Returning to the Scene of the Crime

I haven’t had a charter vacation in almost two years. I recognize that’s a First World Problem, especially when I consider the fact that I’ve been to both St. John and St. Thomas on separate land-based trips since then. Yet, rather than those visits calming the urge to sail in the tropics, the tantalizing proximity of the epicenter of Caribbean sailing—the British Virgin Islands (BVI)—makes the longing more intense.

For various reasons, I haven’t been to the BVI in over a dozen years, not least of which is their increasing (and in my opinion, excessive) popularity. Nevertheless, the islands retain a magnetic attraction. Ultimately, I overcame my reluctance to be an odious daytripper and gave into the gravitational pull, making plans to ferry over to Jost Van Dyke from St. Thomas and return to some fuzzily remembered spots.

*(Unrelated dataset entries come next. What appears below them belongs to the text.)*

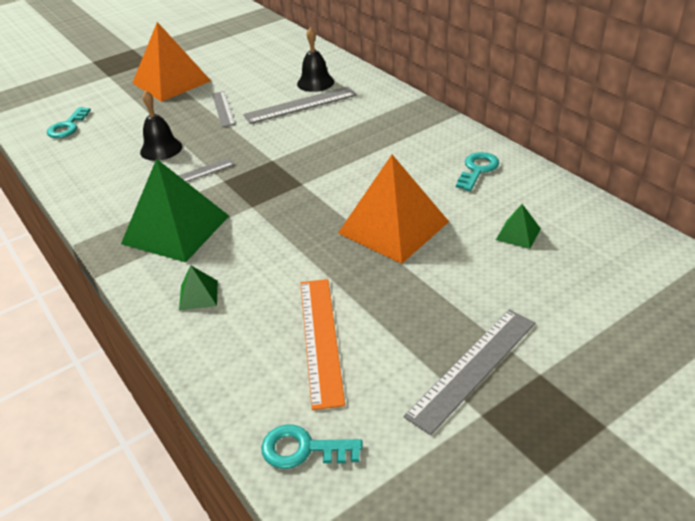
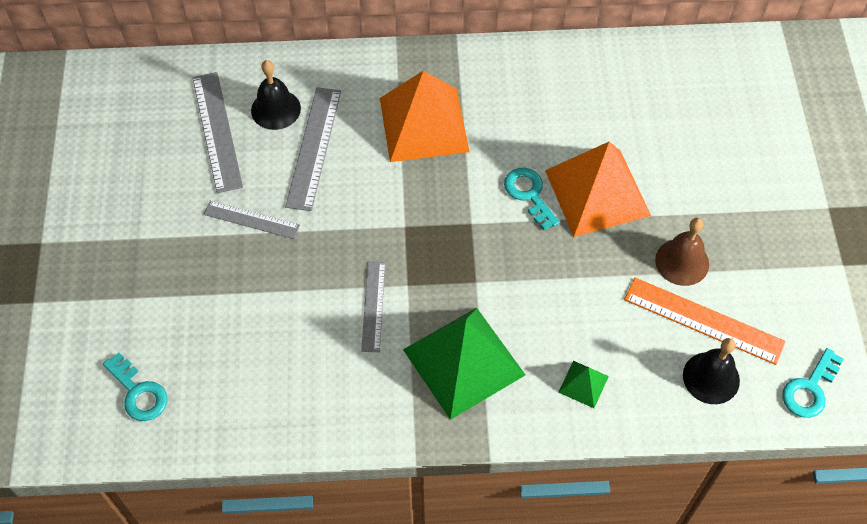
camera: 60 degrees left, 20 degrees up
orange pyramid [132,22,211,102] -> orange pyramid moved to [380,71,470,162]
black bell [140,90,182,161] -> black bell moved to [683,338,740,404]
grey ruler [404,309,535,435] -> grey ruler moved to [192,72,243,193]
turquoise key [456,152,499,191] -> turquoise key moved to [504,168,560,230]
green pyramid [496,204,541,249] -> none
none -> brown bell [655,218,709,286]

There is something about a sailing trip in the BVI that causes a loosening of inhibitions. In the case of me and my friends, it’s necessitated the adoption of “boat aliases”—not that it’s of much help, because those of us who sail out of Annapolis are almost guaranteed to run into someone who is no more than a degree or two of separation from someone known to us. Even so, my crews and I have participated in just about every naughty BVI activity there is despite our normally buttoned-down land lives. From sailing nekkid to Anegada to being photographed with the infamous Bomba without paying the fee, we’ve done things that make the uptight visitors on jitney buses from cruise ships look at us like zoo exhibits.

In fairness, sailors already have a justly deserved reputation for carousing. But a trip to the BVI seems to magnify that sort of behavior. For starters, it’s vacation, which means you don’t have to wake to any alarms or explain your hangover as long as you’re there. For those of us with stressful “real” lives, the release is undeniable. (I think there may also be a bit of competitiveness at work, whereby the sailors who are staying in the BVI want to demonstrate their superiority over the cruise ship people and daytrippers by showing them they don’t have any tenders or ferries to catch, and can therefore play harder.)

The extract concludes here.